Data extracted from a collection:
——————————

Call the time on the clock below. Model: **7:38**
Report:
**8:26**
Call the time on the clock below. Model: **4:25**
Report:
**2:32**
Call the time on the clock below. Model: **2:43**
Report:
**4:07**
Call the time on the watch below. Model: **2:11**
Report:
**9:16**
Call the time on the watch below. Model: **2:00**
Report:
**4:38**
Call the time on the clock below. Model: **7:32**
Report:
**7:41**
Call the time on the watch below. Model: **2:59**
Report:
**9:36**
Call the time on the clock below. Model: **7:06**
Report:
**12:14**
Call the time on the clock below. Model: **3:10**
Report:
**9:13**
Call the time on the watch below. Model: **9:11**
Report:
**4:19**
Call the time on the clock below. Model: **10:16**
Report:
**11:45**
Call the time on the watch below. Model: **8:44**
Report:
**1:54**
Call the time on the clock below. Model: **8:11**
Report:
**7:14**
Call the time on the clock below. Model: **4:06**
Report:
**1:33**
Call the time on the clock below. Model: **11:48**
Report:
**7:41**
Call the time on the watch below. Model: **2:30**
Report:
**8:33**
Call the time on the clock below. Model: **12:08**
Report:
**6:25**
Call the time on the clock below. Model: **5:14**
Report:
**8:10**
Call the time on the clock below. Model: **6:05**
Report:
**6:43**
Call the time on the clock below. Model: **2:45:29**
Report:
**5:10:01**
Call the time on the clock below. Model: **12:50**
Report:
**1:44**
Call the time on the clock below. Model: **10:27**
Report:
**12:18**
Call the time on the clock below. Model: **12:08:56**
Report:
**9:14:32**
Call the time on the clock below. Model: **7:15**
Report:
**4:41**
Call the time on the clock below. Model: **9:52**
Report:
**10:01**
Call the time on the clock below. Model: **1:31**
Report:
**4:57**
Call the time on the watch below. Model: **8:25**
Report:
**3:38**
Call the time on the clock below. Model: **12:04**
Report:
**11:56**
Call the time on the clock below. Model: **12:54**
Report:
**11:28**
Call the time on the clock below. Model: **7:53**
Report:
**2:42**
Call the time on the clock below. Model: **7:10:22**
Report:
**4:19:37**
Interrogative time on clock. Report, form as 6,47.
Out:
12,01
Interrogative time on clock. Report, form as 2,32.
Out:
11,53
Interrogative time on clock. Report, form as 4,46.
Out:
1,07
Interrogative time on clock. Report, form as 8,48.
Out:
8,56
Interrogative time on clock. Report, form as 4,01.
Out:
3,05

——————————

### WHAT IS REQUIRED
Find each line in the listing above that contains the word "watch" and copy those lines.

### COMPLETED TASK
Call the time on the watch below. Model: **2:11**
Call the time on the watch below. Model: **2:00**
Call the time on the watch below. Model: **2:59**
Call the time on the watch below. Model: **9:11**
Call the time on the watch below. Model: **8:44**
Call the time on the watch below. Model: **2:30**
Call the time on the watch below. Model: **8:25**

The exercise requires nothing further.